- 2 lbs. pork loin or other pork meat, cut into 1½ inch square cubes
- ½ mid size sweet red onion, chopped
- 1 teaspoon of mashed garlic (about 3 big cloves)
- 1½ teaspoons salt
- ½ teaspoon ground black pepper
- ½ teaspoon ground annatto seeds (bija or achiote)
- 1 teaspoon oregano flakes or ½ teaspoon ground oregano
- 5 diced Roma tomatoes or 1 can diced tomatoes
- 5 small to medium potatoes, cut in cubes
- 2 big or 4 small carrots, diced
- 5-7 celery stalks, diced
- 3 green onions, diced
- 1½ cup of water
- 1 table-spoon of cooking oil
- In a big sauce pan add the oil and allow to heat up.
- Add the pork. Stir until pork is no longer red on the outside.

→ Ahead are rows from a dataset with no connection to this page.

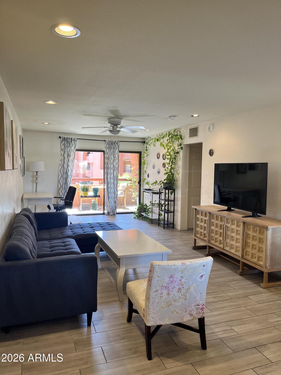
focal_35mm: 26
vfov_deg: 67.3
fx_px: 281
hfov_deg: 53.1
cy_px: 188
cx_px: 140
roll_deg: -0.4
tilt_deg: -4.8
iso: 125
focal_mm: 5.1
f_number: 1.6
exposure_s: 1/120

- Add the onion, ground annatto, garlic, salt and oregano, as well as the season all if you are using it.
- Stir again. If there’s no sauce formed, add ½ cup of water and cover.
- Simmer on medium heat for 20 minutes.
- Then, stir and add the tomatoes and potatoes and cover. If you are using canned tomatoes, you don’t need to add more water at this point. If you’re using Roma tomatoes and the stew is drying up, add ½ cup of water.

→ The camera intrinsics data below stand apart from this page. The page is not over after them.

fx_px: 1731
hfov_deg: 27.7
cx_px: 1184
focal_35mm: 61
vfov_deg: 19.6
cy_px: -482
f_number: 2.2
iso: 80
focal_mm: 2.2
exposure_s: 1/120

- After 10 minutes, add the diced celery and carrots and cover again for another 10 minutes adjusting the fire to low.
- Follow with pepper, stir and taste the stew for salt. If you need to add more salt, do so in ¼ teaspoon increments and wait two to three minutes, stirring before tasting again.
- The sauce should be about 30% of the stew volume. If you need to add more water, do so now and simmer for a couple more minutes.
- Add the green onions, turn the heat off and let it sit uncovered for an additional 5 minutes.
- Serve with plain rice or your favorite dinner bread.